Comment d’autres personnes vous décriraient-elles?
Mon partenaire m’appelle souvent V8 en référence aux moteurs américains infatigables.
Comment décririez-vous votre style de conduite?
Je dirais qu’il est orienté sur l’équipe, fait de confiance mutuelle et privilégiant une hiérarchie horizontale ainsi que des réunions d’équipe brèves et pragmatiques. De plus, je suis plutôt du type coach.
Pour vous, quel est l’aspect le plus important dans une fonction dirigeante?

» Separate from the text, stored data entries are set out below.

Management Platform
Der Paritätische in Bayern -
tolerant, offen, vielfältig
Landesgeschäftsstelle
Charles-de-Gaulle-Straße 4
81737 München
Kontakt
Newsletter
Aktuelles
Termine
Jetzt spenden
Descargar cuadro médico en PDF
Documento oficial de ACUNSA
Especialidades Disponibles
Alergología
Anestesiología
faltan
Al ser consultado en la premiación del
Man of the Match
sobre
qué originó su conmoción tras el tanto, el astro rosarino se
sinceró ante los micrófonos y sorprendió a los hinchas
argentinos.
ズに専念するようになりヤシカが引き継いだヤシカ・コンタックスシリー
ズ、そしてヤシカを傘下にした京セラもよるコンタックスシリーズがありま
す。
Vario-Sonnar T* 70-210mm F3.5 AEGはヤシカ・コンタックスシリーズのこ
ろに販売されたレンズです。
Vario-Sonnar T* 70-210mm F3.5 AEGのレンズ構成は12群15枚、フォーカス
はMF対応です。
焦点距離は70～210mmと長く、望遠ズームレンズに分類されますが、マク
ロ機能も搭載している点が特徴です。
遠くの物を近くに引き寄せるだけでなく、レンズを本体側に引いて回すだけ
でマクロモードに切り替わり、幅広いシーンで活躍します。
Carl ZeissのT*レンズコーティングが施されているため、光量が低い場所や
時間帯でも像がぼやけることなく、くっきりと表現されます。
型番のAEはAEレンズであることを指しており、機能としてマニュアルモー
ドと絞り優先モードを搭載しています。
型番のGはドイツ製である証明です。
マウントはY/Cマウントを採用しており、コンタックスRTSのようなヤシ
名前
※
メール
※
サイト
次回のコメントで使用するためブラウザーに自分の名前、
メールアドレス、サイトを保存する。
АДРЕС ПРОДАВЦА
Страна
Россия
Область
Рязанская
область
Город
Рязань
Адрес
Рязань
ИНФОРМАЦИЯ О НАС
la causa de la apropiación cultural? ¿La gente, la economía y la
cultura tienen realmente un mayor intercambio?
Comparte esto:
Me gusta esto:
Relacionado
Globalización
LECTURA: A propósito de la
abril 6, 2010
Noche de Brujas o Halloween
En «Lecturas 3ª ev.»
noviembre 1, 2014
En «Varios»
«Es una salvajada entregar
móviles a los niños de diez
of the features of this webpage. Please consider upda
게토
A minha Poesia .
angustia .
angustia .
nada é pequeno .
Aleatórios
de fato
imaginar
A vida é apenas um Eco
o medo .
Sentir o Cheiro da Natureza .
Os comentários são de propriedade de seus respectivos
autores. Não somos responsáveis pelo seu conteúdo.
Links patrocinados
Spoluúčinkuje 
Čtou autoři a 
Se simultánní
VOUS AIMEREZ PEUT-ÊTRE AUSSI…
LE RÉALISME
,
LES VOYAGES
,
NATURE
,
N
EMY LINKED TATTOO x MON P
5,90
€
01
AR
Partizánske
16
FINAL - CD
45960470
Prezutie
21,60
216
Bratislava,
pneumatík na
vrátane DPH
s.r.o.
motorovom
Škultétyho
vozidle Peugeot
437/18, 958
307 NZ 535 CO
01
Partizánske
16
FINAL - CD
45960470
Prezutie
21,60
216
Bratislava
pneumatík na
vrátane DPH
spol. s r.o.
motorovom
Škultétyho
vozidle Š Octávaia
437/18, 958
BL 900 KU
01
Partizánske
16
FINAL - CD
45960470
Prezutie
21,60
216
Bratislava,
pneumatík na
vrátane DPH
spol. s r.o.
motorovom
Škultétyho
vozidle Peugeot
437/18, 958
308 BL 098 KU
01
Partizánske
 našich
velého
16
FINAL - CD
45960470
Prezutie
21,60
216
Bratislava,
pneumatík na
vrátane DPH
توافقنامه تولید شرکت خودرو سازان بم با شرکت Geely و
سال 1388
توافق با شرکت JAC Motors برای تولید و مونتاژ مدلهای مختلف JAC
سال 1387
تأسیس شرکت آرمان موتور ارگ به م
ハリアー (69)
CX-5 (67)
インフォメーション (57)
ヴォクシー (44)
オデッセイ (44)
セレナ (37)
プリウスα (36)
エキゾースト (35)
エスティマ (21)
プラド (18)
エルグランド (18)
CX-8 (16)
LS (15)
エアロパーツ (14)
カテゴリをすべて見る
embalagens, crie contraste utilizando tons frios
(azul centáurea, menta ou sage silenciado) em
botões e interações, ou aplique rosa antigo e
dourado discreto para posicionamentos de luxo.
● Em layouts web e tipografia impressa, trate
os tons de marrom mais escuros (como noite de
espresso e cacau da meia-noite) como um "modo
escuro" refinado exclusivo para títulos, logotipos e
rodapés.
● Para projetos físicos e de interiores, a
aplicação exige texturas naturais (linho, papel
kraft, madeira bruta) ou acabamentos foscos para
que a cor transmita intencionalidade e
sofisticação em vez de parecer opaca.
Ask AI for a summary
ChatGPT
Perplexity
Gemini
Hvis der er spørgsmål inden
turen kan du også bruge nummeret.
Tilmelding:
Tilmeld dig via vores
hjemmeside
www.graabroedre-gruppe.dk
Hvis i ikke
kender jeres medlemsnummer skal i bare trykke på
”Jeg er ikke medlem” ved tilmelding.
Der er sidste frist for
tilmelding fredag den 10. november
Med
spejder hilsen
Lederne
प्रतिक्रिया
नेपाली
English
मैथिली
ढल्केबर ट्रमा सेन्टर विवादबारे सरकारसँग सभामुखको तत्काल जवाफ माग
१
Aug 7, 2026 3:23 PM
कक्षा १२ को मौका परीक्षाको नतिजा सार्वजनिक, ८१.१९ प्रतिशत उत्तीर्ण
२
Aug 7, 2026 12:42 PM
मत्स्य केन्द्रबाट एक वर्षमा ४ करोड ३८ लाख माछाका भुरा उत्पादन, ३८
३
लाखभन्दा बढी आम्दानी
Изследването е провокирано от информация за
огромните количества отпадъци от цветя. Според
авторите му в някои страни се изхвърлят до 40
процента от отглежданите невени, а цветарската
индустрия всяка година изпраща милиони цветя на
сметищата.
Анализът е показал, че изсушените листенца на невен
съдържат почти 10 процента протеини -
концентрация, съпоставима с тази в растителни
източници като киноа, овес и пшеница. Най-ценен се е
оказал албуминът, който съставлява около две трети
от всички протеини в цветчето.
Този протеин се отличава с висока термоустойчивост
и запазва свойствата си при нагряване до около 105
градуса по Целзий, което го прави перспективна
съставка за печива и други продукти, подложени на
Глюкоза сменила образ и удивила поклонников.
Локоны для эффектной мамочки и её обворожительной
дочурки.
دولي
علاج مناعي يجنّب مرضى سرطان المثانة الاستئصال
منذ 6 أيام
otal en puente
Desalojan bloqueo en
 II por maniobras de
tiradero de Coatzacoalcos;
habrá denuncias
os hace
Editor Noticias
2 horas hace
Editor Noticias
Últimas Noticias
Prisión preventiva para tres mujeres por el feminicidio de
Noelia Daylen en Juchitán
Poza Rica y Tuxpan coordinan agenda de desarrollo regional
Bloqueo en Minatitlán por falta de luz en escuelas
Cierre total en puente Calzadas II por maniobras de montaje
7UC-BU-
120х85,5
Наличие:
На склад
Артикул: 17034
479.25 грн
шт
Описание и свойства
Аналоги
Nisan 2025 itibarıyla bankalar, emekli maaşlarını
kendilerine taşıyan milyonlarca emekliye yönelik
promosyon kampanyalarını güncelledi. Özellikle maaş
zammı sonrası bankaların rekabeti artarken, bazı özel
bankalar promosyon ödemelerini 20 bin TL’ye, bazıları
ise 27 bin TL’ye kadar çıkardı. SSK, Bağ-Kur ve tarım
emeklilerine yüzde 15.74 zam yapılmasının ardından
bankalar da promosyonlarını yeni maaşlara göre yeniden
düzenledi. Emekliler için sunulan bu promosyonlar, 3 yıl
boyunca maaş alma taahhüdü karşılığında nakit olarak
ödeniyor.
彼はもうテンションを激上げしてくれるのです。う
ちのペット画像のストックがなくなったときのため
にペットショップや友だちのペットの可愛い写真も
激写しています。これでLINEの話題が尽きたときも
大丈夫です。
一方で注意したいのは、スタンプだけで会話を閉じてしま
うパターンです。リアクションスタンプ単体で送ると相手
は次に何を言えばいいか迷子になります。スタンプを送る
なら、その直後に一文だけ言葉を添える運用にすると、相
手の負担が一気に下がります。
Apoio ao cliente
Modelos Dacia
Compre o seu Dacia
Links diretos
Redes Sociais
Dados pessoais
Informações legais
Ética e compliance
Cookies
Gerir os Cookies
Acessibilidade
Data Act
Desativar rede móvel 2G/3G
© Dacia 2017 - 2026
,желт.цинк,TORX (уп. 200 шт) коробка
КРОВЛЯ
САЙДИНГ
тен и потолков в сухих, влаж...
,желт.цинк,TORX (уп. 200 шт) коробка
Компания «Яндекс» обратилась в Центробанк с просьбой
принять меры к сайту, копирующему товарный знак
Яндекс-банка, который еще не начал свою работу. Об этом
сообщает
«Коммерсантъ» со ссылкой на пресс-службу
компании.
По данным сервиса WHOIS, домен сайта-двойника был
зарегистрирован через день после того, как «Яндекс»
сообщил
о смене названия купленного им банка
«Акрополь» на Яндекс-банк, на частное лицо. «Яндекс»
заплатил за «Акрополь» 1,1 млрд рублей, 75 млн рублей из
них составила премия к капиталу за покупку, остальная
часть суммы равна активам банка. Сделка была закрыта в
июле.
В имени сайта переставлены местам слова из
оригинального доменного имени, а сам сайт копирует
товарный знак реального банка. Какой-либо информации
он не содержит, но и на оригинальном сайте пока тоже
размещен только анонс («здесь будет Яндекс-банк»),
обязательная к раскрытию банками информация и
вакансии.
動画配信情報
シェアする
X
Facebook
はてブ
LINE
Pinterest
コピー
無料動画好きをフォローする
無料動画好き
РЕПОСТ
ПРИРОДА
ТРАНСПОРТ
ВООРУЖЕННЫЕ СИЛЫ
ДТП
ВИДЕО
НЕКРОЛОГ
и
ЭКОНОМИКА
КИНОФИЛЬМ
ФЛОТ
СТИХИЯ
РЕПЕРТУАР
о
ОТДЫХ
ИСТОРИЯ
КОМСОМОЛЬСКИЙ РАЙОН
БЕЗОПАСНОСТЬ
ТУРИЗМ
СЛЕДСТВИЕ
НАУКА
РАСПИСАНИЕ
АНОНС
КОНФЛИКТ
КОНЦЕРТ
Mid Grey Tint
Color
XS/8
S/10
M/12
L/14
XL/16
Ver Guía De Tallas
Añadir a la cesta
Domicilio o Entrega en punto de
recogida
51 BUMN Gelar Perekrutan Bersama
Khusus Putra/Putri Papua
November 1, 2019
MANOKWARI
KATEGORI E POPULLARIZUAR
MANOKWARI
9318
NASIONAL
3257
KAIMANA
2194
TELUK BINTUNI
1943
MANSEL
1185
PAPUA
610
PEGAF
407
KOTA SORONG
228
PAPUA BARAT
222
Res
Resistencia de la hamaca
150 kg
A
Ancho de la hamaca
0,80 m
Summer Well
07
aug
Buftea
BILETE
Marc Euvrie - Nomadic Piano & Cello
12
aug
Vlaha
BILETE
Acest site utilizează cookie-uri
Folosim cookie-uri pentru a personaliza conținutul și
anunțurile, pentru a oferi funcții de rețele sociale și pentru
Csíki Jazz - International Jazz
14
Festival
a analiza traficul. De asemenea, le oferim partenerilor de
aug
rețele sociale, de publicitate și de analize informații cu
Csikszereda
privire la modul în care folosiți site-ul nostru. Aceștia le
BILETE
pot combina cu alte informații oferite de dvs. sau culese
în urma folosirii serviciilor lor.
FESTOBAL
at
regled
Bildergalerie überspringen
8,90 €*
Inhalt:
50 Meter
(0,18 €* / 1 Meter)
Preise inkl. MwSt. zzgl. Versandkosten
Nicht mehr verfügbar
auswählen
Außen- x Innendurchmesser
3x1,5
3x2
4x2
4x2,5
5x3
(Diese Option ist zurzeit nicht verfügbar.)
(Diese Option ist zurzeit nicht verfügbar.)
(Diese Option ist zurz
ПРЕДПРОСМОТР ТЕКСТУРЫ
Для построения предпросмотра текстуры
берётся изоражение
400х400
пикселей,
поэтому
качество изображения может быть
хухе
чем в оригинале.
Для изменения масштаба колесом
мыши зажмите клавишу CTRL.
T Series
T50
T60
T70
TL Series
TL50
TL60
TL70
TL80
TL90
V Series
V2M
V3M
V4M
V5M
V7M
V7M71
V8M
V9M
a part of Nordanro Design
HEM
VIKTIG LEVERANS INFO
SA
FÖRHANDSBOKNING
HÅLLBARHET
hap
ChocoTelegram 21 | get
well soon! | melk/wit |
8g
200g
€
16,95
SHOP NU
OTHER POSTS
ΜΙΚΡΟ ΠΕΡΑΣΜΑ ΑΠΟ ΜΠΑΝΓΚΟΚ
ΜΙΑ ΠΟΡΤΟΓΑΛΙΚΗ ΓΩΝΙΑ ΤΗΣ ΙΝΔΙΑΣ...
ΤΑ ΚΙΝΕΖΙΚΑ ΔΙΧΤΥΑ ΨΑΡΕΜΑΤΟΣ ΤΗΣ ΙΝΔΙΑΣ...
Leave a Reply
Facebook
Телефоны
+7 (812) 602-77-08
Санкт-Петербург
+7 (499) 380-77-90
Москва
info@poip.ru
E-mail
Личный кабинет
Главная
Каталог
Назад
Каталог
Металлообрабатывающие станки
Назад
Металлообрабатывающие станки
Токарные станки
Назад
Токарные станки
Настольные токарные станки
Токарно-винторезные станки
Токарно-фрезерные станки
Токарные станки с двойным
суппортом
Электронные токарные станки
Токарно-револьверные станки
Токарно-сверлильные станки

Prendre immédiatement les erreurs à bras-le-corps. Cela n’est possible que lorsque l’on pratique une bonne culture de l’erreur et qu’on fait vivre ce modèle.
Qu’attendez-vous de vos collaboratrices et collaborateurs? A quoi portez-vous une attention particulière?
L’engagement, l’ouverture et l’honnêteté. Faire le poing dans la poche ne mène à rien.
Si vous pouviez changer quelque chose en un claquement de doigt, que feriez-vous?
Je mettrais un terme au réchauffement climatique. J’habite à Gryon, dans les Alpes vaudoises, et je me promène volontiers en montagne. Où s’étendaient autrefois des glaciers, je ne vois aujourd’hui plus que des gravats. Cela me fait réfléchir. De même – et là, c’est mon côté idéaliste qui parle – je souhaiterais ramener la paix partout où la guerre fait rage dans le monde, comme en Ukraine actuellement.
A côté de votre travail en tant que CEO, quels loisirs pratiquez-vous?
J’apprécie le tennis, l’escalade, la randonnée, le vélo, le ski de randonnée et … mon partenaire et moi aimons restaurer des meubles anciens. Le fait de créer du nouveau à partir de quelque chose d’ancien à l’aide de mes dix doigts me réchauffe le cœur.